Can you update the passage on mustard greens from "The leaves are" up to and including "or with pork." so that "winters" becomes "cold months"?

> **PAGE**
• • • • •

The leaves are used in African cooking,[10] and all plant parts are used in Nepali cuisine, particularly in the mountain regions of Nepal, as well as in the Punjabi cuisine in the northern part of the Indian subcontinent, where a dish called sarson da saag (mustard greens) is prepared.[11] B. juncea subsp. tatsai, which has a particularly thick stem, is used to make the Nepali pickle called achar, and the Chinese pickle zha cai. This plant is called "lai xaak" in Assamese and it is cultivated hugely during the winters. It is eaten in any form in Assam and Northeast, be it boiled or added raw in salad, cooked alone or with pork.
During Taiwanese New Year's Eve, Taiwanese people eat mustard green (Chinese: 長年菜; pinyin: cháng nián cài) as a part of the reunion dinner, symbolizing longevity.[12][13]
The Gorkhas of the Indian states of Darjeeling, West Bengal and Sikkim as well as Nepal prepare pork with mustard greens (also called rayo in Nepali). It is usually eaten with relish and steamed rice, but can also be eaten with roti (griddle breads). In Nepal it is also a common practice to cook these greens with meat of all sorts, especially goat meat; which is normally prepared in a pressure cooker with minimal use of spices to focus on the flavour of the greens and dry chillies. B. juncea (especially the seeds) is more pungent than greens from the closely related B. oleracea (kale, broccoli, and collard greens),[14] and is frequently mixed with these milder greens in a dish of "mixed greens".

• • • • •

> **DATA SECTION**
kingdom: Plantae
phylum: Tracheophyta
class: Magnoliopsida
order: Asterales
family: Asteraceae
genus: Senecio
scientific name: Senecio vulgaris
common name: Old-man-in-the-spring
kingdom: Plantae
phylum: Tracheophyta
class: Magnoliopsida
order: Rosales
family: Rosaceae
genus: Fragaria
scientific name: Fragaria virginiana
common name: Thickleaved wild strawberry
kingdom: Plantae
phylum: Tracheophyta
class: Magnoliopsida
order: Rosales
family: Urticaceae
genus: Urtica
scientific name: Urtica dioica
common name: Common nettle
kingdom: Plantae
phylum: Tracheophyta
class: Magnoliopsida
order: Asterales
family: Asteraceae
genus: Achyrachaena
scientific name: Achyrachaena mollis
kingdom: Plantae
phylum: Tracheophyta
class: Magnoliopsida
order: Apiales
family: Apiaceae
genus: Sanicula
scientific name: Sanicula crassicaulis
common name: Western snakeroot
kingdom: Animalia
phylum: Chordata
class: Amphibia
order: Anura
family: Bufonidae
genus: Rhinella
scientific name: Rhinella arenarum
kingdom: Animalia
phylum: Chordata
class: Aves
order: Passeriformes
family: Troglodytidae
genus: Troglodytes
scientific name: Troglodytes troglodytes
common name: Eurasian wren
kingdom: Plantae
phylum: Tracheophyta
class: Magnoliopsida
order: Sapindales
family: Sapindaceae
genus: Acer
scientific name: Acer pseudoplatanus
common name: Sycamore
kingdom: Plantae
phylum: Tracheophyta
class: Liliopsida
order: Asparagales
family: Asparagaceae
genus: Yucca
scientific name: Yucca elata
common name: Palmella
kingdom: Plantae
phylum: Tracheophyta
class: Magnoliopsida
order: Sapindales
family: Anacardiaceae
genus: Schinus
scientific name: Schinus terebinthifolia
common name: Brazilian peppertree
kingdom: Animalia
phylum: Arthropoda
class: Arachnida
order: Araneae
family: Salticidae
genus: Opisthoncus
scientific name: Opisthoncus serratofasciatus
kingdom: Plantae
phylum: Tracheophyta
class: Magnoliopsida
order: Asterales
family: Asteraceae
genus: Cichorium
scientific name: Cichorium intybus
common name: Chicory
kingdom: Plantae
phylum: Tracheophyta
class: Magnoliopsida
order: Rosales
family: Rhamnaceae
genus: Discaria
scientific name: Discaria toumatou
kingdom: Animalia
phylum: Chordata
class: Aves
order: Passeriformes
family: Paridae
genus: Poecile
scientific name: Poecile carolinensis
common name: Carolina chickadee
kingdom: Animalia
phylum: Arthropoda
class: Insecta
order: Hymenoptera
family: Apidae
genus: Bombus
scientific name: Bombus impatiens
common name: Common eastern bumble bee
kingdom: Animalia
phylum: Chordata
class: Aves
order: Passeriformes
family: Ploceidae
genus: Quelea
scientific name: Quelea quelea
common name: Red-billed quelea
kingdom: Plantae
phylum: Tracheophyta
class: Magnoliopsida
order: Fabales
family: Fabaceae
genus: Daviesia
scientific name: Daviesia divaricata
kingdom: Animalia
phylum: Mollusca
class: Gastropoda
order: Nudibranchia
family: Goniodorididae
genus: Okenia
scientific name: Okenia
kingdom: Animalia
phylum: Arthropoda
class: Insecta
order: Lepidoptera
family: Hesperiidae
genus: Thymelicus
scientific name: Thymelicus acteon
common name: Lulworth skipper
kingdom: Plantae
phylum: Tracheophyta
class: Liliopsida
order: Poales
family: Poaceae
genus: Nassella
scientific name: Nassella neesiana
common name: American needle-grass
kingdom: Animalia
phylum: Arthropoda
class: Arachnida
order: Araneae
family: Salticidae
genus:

• • • • •

> **ANSWER TO THIS TASK**
The leaves are used in African cooking,[10] and all plant parts are used in Nepali cuisine, particularly in the mountain regions of Nepal, as well as in the Punjabi cuisine in the northern part of the Indian subcontinent, where a dish called sarson da saag (mustard greens) is prepared.[11] B. juncea subsp. tatsai, which has a particularly thick stem, is used to make the Nepali pickle called achar, and the Chinese pickle zha cai. This plant is called "lai xaak" in Assamese and it is cultivated hugely during the cold months. It is eaten in any form in Assam and Northeast, be it boiled or added raw in salad, cooked alone or with pork.